### Provided passage
* * *

There’s a beautiful medley of science, art, and writing in the new issue of Nautilus. Here are a handful of highlights from Issue 41.
- A Lab of Her Own
Biologist Bob Goldstein had always been intrigued by Rita Levi-Montalcini, an Italian biologist, and Nobel laureate. Goldstein sensed there was more to the brilliant scientist’s story than textbooks let on, particularly during WWII. And indeed there was, as Goldstein explains in an article that grabs you like fiction and takes you on a scientific adventure. What Goldstein discovered is that Levi-Montalcini, alone in her bedroom, discovered nothing less than how the nervous system is wired, from embryo to full body. It’s a revelation sure to rewrite biology textbooks from here on out.
- It’s Not Irrational to Party Like It’s 1999
Must we always be rational? Where’s the fun in that? But wait, says Harvard psychologist Steven Pinker, those are the wrong questions to ask. Rationality is less about abandoning emotion than feeling how you truly want to feel. Writes Pinker, “It is in no way irrational to keep a garden, fall in love, care for stray dogs, party like it’s 1999, or dance beneath the diamond sky with one hand waving free.”

* * *

### Supplied data
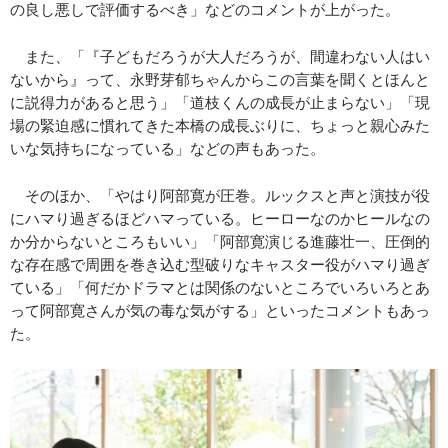
の良し悪しで評価するべき」などのコメントが上がった。
また、「『子どもだろうが大人だろうが、間違わない人はい
ないから』って、永野芽郁ちゃんからこの言葉を聞くとほんと
に説得力があると思う」「道枝くんの成長が止まらない」「現
場の緊迫感に慣れてきた本橋の成長ぶりに、ちょっと親心みた
いな気持ちになっている」などの声もあった。
そのほか、「やはり阿部寛が圧巻。ルックスと声と演技が役
にハマり過ぎるほどハマっている。ヒーローなのかヒールなの
か分からないところもいい」「阿部寛演じる進藤壮一、圧倒的
な存在感で周囲を巻き込む型破りなキャスター役がハマり過ぎ
ている」「何だかドラマとは関係のないところでいろいろとあ
って阿部寛さんが気の毒な気がする」といったコメントもあっ
た。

* * *

### Task instructions
1. Reproduce verbatim the portion of the Nautilus highlights that begins with "There’s a beautiful" and ends with "here on out.".
2. Carry the Nautilus Issue 41 highlights forward from the point where they end.

### Results for each task
1.
There’s a beautiful medley of science, art, and writing in the new issue of Nautilus. Here are a handful of highlights from Issue 41.
- A Lab of Her Own
Biologist Bob Goldstein had always been intrigued by Rita Levi-Montalcini, an Italian biologist, and Nobel laureate. Goldstein sensed there was more to the brilliant scientist’s story than textbooks let on, particularly during WWII. And indeed there was, as Goldstein explains in an article that grabs you like fiction and takes you on a scientific adventure. What Goldstein discovered is that Levi-Montalcini, alone in her bedroom, discovered nothing less than how the nervous system is wired, from embryo to full body. It’s a revelation sure to rewrite biology textbooks from here on out.

2.
- This Is Some Good Shit
The story of human poop is an amazing one. Who knew it was such a rich resource? Science writer Lina Zeldovich did. She grew up on a small Russian farm where her grandfather recycled the family poop into soil that enriched their annual harvests. Zeldovich brings us the dirty truth about “the other dark matter.” For all the environmental problems that human waste has caused, it can be recycled, and is, by Washington, D.C.’s wastewater plant, into valuable soil.
These stories are just a sampling of what’s available in the latest issue of the Nautilus print edition, Issue 41.